SOURCE : Cass Soc., 07 décembre 2016, Arrêt n°14-27.232 – (FS-P+B+R)
Une salariée avait été embauchée par une société exploitant plusieurs magasins dans le secteur textile en qualité de vendeuse à compter du 18 octobre 1997.
A compter du 22 mai 2010, la salariée a bénéficié de plusieurs arrêts de travail successifs, liés à un accident de travail.
Lors des visites de reprise des 16 juin et 1er juillet 2011, le médecin du travail a prononcé un avis d’inaptitude définitif, ainsi libellé :
« Inapte définitif au poste de travail. L’état de santé de la salariée ne permet pas d’envisager, ni un aménagement de poste, ni un reclassement dans l’entreprise ».
L’entreprise va néanmoins proposer à la salariée 10 postes de vendeuse sur l’ensemble du territoire national, postes que la salariée va refuser, de sorte qu’elle va faire l’objet d’un licenciement pour impossibilité de reclassement et inaptitude, notifié le 27 octobre 2011.
La salariée ayant saisi le Conseil des Prud’hommes de CLERMONT FERRAND de diverses demandes, cette affaire revient par-devant la Cour d’Appel de RIOM, laquelle, dans un Arrêt du 30 septembre 2014, considérant que s’agissant d’une inaptitude consécutive à un accident du travail, il est incontestable que l’employeur avait l’obligation de consulter les délégués du personnel sur les possibilités de reclassement de la salariée, dès lors que la mise en place de tels délégués était obligatoire en application de l’article L.2312-2 du Code du Travail.
La Cour relève qu’il résulte que l’élection des délégués du personnel se fait dans le cadre de l’établissement et que celle-ci n’est obligatoire que si l’effectif de 11 salariés et plus est atteint.

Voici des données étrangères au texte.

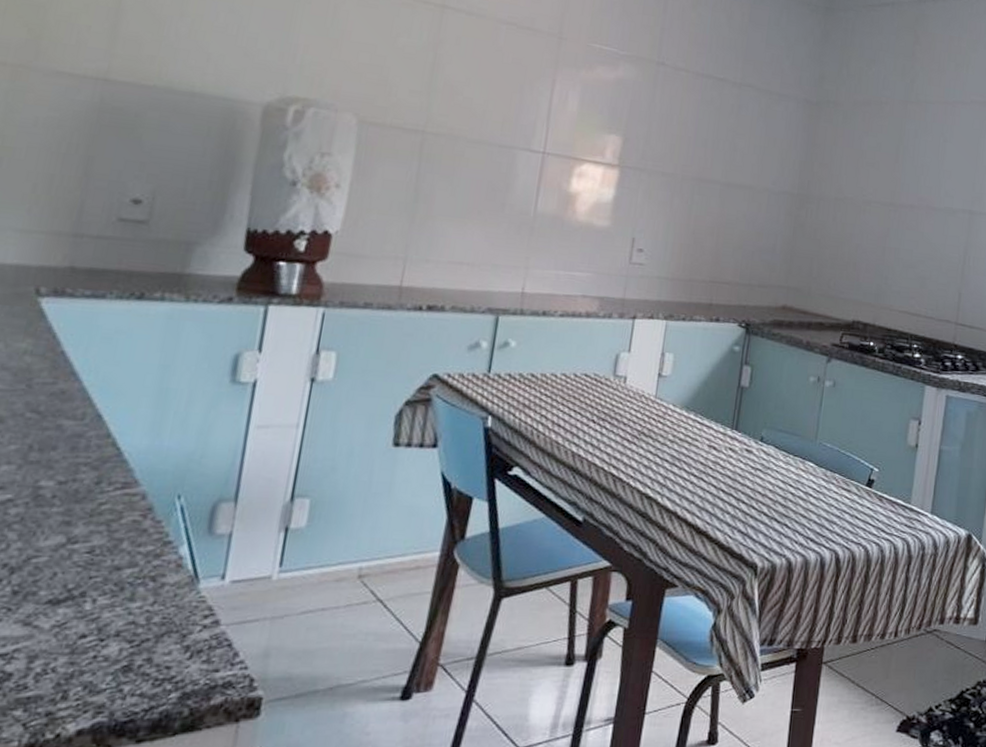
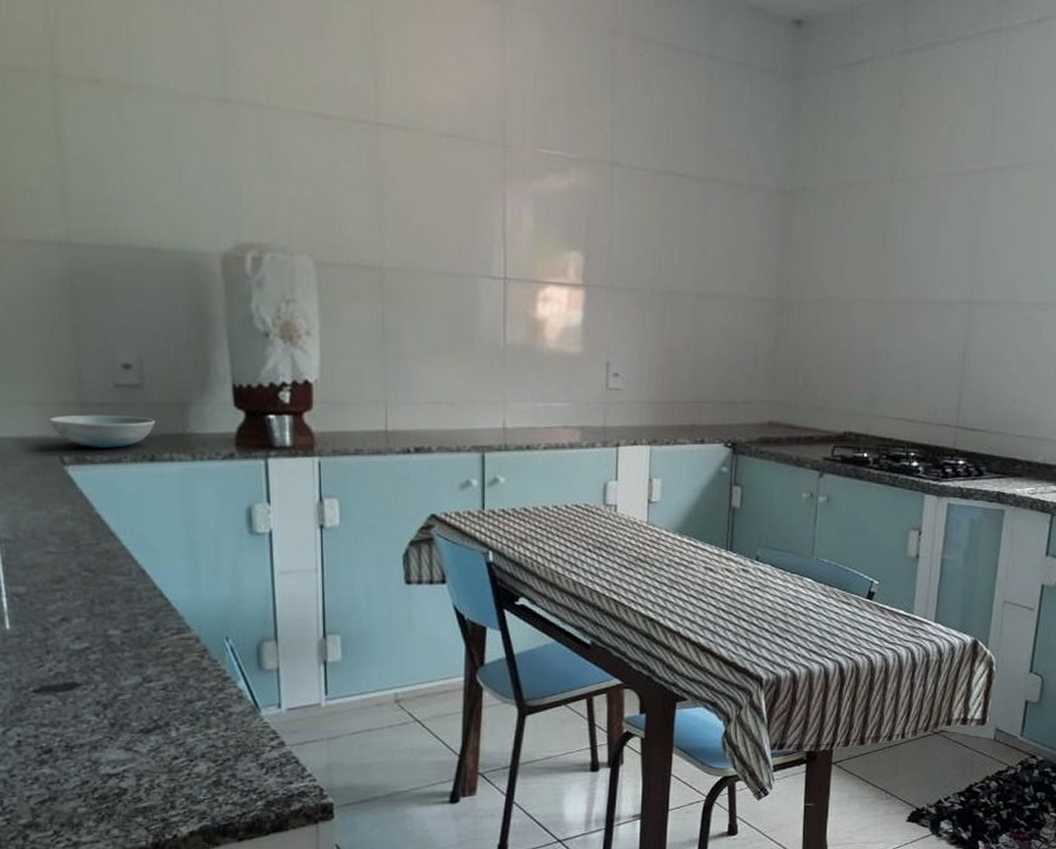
dish: none [34,245,155,283] -> present [49,414,156,448]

Or, le protocole d’accord pour les élections du délégué du personnel signé entre la direction de l’entreprise et les organisations syndicales faisait apparaître que l’établissement de CLERMONT FERRAND, dans lequel travaillait la salariée n’avait qu’un effectif de 7,97 et que seuls les effectifs d’établissements de RILLIEUX et VILLEURBANNE permettaient la mise en place de délégués du personnel.
Dans ces conditions, la Cour d’Appel considère que la salariée ne saurait reprocher à son employeur de ne pas avoir procédé à la consultation des délégués du personnel sur son reclassement et, constatant en outre que l’entreprise lui avait proposé 10 postes de vendeuse sur le territoire national, postes appropriés aux capacités de la salariée et identiques à celui qu’elle occupait précédemment et correspondant à l’avis formulé par le médecin du travail en ce qui concerne son aptitude, la Cour considère que l’employeur a satisfait à l’obligation de reclassement lui incombant et que le licenciement repose bien sur une cause réelle et sérieuse.
Ensuite de cette décision, la salariée forme un pourvoi en Cassation.
Bien lui en prit puisque la Chambre Sociale, énonce que l’établissement distinct, permettant l’élection de délégués du personnel, se caractérise par le regroupement d’au moins 11 salariés constituant une communauté de travail ayant des intérêts propres susceptibles de générer des réclamations communes ou spécifiques et travaillant sous la direction d’un représentant du chef d’entreprise, peu important que celui-ci n’ait pas le pouvoir de se prononcer lui-même sur ces réclamations, qu’il en résulte que l’existence d’un établissement distinct ne peut être reconnu que si l’effectif de l’établissement permet la mise en place de délégués du personnel.
Par suite, elle considère que la Cour d’Appel qui a relevé que le site de CLERMONT FERRAND ne pouvait constituer un établissement distinct pour la mise en place de délégués du personnel, alors que les salariés exerçant sur ce site devait nécessairement être rattachés à un établissement au sens des délégués du personnel, ce dont il résultait qu’ils ne pouvaient être privés du droit qu’ils tirent de l’article L.1226-10 du Code du Travail à la consultation des délégués du personnel en cas d’inaptitude, la Cour d’Appel a violé les dispositions légales.
Par suite, la Chambre Sociale casse et annule l’Arrêt d’Appel, seulement en ce qu’il a décidé que l’employeur n’avait pas méconnu à son obligation de reclassement et que le licenciement était fondé.
Il résulte de cette décision que dans toutes les entreprises à établissements multiples, tout licenciement pour inaptitude devra faire l’objet d’une consultation des délégués du personnel, quand bien même l’établissement au sein duquel le salarié travaille ne comporte pas de délégué du personnel en vertu du principe du rattachement à un « établissement » au sens des délégués du personnel.